AITER class-attribute instance-attribute

AITER = 'aiter'

FA class-attribute instance-attribute

FA = 'fa'

FA3 class-attribute instance-attribute

FA3 = 'fa3'

FLASHINFER class-attribute instance-attribute

FLASHINFER = 'flashinfer'

SAGE_AUTO class-attribute instance-attribute

SAGE_AUTO = 'sage_auto'

SAGE_FP16 class-attribute instance-attribute

SAGE_FP16 = 'sage_fp16'

SAGE_FP16_TRITON class-attribute instance-attribute

SAGE_FP16_TRITON = 'sage_fp16_triton'

SAGE_FP8 class-attribute instance-attribute

SAGE_FP8 = 'sage_fp8'

SAGE_FP8_SM90 class-attribute instance-attribute

SAGE_FP8_SM90 = 'sage_fp8_sm90'

SPARSE_SAGE class-attribute instance-attribute

SPARSE_SAGE = 'sparse_sage'

TORCH class-attribute instance-attribute

TORCH = 'torch'

from_string classmethod

from_string(s: str)

select_flash_attn_impl

select_flash_attn_impl(
    impl_type: AttnType,
    stage: str = "fwd-only",
    attn_processor: Module | None = None,
) -> Callable[..., tuple[Tensor, Tensor | None]]

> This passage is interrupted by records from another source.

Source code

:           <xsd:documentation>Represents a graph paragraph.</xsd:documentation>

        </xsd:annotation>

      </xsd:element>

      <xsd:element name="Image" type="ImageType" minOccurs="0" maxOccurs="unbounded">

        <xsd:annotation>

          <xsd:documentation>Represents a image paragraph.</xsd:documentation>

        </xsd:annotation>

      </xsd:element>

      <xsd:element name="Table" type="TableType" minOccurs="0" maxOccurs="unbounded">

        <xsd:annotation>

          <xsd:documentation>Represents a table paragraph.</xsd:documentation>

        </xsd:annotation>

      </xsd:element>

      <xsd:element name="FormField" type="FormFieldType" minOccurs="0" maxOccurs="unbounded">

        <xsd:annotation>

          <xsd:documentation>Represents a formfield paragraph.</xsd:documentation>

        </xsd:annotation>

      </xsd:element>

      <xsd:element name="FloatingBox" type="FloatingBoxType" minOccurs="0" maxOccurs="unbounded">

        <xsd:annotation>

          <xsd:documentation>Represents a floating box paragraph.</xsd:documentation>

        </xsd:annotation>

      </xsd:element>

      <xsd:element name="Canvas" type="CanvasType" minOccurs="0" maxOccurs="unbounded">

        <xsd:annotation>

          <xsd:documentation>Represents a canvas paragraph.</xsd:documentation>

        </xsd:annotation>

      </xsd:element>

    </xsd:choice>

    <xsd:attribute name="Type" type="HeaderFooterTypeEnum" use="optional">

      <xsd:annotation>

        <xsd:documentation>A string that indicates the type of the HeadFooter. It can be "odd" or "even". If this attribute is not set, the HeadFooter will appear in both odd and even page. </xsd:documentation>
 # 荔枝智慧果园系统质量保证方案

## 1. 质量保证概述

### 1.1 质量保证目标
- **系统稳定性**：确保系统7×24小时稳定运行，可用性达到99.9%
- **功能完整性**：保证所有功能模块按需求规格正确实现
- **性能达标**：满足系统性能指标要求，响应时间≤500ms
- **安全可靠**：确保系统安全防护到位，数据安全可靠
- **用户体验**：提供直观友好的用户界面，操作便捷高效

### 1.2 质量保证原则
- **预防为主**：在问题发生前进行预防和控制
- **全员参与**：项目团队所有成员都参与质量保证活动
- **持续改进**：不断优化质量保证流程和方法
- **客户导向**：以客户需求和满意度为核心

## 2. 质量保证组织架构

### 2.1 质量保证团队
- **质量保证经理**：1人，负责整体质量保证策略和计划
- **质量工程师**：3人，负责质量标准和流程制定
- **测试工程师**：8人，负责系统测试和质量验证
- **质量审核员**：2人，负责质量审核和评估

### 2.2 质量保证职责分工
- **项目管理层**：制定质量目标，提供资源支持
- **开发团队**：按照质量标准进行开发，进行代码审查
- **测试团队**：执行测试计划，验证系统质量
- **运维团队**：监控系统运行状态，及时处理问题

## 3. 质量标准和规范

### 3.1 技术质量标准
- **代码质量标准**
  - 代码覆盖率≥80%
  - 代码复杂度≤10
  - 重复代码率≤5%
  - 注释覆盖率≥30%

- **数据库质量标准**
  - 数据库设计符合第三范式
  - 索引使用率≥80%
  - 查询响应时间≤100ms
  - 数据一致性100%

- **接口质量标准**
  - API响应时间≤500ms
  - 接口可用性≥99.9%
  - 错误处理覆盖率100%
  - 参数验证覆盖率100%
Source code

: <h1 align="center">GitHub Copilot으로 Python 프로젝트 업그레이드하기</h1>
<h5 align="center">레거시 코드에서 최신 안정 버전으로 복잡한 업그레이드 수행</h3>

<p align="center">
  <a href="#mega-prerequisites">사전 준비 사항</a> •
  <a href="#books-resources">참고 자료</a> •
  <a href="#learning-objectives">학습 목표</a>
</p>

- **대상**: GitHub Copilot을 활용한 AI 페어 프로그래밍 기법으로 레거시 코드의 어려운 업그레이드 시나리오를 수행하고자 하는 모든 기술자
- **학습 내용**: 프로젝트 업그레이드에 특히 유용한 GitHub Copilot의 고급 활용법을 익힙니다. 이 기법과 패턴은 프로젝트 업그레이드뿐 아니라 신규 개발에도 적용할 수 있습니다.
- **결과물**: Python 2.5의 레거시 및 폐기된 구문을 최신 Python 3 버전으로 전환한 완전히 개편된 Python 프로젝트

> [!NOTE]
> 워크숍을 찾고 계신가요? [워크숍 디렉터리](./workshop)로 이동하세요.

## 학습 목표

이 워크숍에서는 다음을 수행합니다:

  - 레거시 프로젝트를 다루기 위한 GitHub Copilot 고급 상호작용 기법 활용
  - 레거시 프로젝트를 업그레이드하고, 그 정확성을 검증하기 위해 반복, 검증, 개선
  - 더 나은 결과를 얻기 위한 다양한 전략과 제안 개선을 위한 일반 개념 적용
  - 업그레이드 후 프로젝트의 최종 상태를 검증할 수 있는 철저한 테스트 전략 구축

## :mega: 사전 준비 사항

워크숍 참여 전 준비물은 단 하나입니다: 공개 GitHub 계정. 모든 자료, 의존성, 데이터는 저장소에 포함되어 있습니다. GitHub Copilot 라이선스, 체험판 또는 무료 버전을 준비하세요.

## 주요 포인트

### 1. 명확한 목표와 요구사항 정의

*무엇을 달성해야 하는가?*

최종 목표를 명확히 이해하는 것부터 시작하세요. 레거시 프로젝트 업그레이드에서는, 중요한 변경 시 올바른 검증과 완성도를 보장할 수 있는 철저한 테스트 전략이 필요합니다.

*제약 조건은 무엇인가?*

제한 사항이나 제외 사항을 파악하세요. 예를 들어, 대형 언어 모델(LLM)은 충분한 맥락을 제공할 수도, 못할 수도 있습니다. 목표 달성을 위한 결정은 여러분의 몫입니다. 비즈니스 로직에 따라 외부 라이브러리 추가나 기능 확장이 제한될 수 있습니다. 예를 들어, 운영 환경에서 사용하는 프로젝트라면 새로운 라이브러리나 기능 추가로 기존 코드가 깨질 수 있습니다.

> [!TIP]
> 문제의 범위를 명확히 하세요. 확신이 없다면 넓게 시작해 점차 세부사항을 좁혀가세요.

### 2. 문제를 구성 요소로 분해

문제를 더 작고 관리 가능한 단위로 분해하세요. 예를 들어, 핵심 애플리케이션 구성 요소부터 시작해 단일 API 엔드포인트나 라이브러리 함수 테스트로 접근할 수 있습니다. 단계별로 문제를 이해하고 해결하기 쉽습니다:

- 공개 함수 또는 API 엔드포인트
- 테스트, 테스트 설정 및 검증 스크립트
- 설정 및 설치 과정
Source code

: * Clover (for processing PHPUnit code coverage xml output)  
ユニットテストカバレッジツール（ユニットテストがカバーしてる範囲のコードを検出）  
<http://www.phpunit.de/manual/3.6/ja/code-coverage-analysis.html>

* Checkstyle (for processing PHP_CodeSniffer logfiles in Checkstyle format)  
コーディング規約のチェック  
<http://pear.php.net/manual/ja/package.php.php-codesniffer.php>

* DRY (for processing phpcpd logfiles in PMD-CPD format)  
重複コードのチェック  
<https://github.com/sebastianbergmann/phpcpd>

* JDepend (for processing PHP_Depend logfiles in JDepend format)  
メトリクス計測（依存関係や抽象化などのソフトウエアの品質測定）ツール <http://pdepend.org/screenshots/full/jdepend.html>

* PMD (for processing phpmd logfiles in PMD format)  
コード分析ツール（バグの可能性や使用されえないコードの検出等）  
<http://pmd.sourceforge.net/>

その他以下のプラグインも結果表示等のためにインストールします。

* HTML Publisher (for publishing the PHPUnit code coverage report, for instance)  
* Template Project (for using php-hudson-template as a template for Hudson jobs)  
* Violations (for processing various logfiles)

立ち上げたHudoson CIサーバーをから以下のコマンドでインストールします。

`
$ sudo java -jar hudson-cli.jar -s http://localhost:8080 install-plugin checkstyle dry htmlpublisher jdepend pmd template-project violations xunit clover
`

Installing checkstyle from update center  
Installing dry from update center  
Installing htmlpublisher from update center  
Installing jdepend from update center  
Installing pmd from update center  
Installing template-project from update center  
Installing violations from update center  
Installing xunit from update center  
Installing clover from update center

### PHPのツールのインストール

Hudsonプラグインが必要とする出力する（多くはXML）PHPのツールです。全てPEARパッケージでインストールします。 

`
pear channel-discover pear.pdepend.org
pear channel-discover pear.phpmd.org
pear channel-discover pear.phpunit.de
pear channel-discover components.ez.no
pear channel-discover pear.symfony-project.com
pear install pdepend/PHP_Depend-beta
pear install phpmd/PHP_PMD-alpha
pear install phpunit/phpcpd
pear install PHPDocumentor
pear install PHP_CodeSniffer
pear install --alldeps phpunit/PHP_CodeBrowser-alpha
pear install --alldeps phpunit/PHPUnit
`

Select attention implementation for forward pass (inference only).

Parameters:

Name Type Description Default
impl_type AttnType

The attention implementation type.

required
stage str

Must be "fwd-only" (backward not supported for inference).

'fwd-only'
attn_processor Module | None

Optional custom attention processor.

None

Returns:

Type Description
Callable[..., tuple[Tensor, Tensor | None]]

Callable[..., tuple[torch.Tensor, torch.Tensor | None]]: The attention forward function for the specified implementation.